> **GIVEN RECORDS**
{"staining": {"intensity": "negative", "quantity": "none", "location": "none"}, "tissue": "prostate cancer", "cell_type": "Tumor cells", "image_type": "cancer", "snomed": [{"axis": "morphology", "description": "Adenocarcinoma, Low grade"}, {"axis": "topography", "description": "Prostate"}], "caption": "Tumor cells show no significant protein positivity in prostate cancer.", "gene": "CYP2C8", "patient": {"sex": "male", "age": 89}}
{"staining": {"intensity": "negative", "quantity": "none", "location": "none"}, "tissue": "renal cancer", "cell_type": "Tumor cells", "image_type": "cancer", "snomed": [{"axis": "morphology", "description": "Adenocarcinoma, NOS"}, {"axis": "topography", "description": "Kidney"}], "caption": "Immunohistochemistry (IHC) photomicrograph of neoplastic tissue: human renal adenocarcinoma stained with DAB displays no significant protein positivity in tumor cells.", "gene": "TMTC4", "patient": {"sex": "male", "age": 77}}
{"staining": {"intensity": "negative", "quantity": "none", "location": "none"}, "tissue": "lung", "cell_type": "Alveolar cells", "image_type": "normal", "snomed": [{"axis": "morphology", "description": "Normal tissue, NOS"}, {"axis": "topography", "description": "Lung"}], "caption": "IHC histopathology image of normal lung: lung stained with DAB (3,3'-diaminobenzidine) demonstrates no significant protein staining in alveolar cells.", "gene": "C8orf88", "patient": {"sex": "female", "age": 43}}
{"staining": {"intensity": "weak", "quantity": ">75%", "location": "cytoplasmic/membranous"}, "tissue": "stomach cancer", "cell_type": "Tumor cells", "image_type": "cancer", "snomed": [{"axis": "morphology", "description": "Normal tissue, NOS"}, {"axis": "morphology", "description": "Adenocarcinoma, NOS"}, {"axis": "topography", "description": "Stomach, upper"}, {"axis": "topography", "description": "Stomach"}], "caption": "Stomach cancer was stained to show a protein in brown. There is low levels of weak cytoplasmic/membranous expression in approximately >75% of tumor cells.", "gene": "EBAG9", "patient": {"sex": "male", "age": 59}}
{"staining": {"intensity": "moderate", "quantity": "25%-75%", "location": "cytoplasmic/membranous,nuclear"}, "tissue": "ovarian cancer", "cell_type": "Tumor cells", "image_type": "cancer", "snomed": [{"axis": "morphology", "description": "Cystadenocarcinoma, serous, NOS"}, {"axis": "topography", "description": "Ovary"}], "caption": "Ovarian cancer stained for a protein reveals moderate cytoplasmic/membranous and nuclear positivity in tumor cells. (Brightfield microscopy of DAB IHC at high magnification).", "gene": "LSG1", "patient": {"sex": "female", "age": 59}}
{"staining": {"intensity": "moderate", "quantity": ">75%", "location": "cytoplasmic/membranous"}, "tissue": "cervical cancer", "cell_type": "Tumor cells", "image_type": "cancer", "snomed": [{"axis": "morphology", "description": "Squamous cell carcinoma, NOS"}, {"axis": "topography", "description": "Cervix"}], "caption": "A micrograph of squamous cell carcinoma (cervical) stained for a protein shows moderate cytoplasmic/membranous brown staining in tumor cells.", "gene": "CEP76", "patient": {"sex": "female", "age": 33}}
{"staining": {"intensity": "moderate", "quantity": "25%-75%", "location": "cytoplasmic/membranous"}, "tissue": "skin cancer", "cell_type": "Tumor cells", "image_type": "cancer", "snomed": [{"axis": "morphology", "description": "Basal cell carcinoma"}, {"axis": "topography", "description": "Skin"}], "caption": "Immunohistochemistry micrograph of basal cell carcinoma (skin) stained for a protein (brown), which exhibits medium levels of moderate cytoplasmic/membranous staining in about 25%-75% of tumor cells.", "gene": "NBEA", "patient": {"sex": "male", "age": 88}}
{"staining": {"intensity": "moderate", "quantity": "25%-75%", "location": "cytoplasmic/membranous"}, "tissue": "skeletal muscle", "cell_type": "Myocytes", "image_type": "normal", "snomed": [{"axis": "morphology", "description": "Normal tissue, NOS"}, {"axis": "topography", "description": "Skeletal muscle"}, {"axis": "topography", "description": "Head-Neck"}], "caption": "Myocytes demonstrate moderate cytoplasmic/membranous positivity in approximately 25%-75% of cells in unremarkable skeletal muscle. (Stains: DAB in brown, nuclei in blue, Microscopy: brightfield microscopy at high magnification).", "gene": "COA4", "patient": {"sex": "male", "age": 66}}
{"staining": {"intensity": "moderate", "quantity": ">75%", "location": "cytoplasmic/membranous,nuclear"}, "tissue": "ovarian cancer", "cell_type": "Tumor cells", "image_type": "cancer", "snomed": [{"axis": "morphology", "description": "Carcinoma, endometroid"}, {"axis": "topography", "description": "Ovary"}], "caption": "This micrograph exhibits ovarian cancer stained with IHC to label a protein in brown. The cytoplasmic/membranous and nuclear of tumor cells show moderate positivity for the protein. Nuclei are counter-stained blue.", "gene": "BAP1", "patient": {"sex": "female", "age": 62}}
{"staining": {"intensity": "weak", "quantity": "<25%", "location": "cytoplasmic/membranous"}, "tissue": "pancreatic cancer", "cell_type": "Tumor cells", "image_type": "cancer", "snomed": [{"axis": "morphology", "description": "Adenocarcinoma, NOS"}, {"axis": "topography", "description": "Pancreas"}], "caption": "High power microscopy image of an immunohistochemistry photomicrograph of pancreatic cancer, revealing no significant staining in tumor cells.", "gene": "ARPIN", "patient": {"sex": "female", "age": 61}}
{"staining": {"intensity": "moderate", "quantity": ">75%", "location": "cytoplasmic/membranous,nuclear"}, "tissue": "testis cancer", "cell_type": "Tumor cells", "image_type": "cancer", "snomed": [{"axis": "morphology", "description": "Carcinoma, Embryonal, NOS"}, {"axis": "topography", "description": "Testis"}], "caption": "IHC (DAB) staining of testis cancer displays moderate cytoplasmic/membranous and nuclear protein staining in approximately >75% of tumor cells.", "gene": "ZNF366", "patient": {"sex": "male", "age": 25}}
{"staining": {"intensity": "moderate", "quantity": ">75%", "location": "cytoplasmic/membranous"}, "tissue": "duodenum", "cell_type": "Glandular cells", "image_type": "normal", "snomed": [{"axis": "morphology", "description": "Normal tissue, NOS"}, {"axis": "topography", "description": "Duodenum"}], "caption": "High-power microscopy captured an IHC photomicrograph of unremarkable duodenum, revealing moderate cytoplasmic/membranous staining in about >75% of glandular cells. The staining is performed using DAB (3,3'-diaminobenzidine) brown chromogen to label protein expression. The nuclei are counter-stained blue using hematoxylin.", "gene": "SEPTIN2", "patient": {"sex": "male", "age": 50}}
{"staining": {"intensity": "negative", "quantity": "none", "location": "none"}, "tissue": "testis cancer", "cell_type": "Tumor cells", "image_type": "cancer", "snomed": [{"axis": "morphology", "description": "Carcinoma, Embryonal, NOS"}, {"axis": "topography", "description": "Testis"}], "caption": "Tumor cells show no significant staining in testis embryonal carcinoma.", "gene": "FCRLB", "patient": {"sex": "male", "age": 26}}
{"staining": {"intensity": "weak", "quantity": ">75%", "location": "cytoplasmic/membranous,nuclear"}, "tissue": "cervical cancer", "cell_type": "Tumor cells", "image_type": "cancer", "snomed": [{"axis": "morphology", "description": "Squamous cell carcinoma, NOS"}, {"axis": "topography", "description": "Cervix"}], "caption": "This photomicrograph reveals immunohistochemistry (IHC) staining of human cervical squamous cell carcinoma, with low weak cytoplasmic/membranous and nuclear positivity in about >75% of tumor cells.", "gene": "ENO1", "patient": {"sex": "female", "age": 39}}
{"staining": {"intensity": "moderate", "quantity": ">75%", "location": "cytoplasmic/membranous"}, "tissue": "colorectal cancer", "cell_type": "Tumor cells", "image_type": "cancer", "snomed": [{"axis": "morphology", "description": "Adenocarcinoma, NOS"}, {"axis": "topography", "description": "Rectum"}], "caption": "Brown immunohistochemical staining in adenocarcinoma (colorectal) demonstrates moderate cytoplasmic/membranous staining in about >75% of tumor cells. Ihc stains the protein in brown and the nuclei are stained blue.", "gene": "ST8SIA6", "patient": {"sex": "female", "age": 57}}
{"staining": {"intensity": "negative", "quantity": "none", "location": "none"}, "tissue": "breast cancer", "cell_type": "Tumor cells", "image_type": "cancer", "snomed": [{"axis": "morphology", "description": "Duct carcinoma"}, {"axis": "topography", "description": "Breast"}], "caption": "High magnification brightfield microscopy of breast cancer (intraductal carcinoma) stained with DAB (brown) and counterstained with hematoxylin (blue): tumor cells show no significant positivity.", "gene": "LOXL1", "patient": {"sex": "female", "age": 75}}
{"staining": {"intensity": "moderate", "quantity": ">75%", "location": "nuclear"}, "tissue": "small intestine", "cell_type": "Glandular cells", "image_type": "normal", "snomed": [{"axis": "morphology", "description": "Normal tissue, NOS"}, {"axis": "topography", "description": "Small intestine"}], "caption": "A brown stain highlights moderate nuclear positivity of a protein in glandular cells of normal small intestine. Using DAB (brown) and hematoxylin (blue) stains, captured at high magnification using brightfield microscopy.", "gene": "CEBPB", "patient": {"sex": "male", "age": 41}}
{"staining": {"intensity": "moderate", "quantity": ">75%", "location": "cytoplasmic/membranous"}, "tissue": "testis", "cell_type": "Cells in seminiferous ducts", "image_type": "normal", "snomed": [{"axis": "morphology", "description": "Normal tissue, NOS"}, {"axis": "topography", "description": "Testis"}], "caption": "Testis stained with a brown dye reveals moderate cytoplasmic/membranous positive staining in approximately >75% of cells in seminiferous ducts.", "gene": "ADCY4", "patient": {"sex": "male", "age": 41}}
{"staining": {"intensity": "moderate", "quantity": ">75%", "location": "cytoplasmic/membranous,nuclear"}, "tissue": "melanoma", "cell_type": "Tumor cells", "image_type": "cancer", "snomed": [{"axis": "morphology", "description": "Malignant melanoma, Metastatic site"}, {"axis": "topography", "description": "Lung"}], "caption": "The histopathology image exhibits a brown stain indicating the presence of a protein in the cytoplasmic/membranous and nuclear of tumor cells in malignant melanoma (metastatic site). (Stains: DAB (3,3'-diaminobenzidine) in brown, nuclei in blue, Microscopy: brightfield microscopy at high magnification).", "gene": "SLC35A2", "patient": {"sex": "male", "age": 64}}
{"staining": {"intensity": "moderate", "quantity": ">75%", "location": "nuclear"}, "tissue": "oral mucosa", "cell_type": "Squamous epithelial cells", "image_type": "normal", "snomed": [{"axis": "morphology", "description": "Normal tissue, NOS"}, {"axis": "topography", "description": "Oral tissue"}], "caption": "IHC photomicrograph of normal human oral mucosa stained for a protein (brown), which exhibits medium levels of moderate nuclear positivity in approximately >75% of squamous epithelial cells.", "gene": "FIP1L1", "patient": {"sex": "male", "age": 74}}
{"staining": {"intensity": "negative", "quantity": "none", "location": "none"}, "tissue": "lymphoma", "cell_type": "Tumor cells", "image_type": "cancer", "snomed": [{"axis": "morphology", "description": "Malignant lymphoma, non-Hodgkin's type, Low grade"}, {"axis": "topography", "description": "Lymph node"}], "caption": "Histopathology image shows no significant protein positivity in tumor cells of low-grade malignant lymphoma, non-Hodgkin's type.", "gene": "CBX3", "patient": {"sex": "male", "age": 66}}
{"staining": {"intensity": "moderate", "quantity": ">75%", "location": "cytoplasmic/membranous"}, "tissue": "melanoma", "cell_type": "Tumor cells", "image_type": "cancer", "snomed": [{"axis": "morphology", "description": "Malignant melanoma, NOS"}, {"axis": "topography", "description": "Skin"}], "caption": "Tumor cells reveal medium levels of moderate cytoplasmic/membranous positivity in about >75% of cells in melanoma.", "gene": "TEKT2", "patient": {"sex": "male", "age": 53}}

> **WHAT TO DO**
Output exactly one stretch of the listing: from the line containing "micrograph of squamous" through the line containing "micrograph of basal", both end lines included.

> **COMPLETED TASK**
{"staining": {"intensity": "moderate", "quantity": ">75%", "location": "cytoplasmic/membranous"}, "tissue": "cervical cancer", "cell_type": "Tumor cells", "image_type": "cancer", "snomed": [{"axis": "morphology", "description": "Squamous cell carcinoma, NOS"}, {"axis": "topography", "description": "Cervix"}], "caption": "A micrograph of squamous cell carcinoma (cervical) stained for a protein shows moderate cytoplasmic/membranous brown staining in tumor cells.", "gene": "CEP76", "patient": {"sex": "female", "age": 33}}
{"staining": {"intensity": "moderate", "quantity": "25%-75%", "location": "cytoplasmic/membranous"}, "tissue": "skin cancer", "cell_type": "Tumor cells", "image_type": "cancer", "snomed": [{"axis": "morphology", "description": "Basal cell carcinoma"}, {"axis": "topography", "description": "Skin"}], "caption": "Immunohistochemistry micrograph of basal cell carcinoma (skin) stained for a protein (brown), which exhibits medium levels of moderate cytoplasmic/membranous staining in about 25%-75% of tumor cells.", "gene": "NBEA", "patient": {"sex": "male", "age": 88}}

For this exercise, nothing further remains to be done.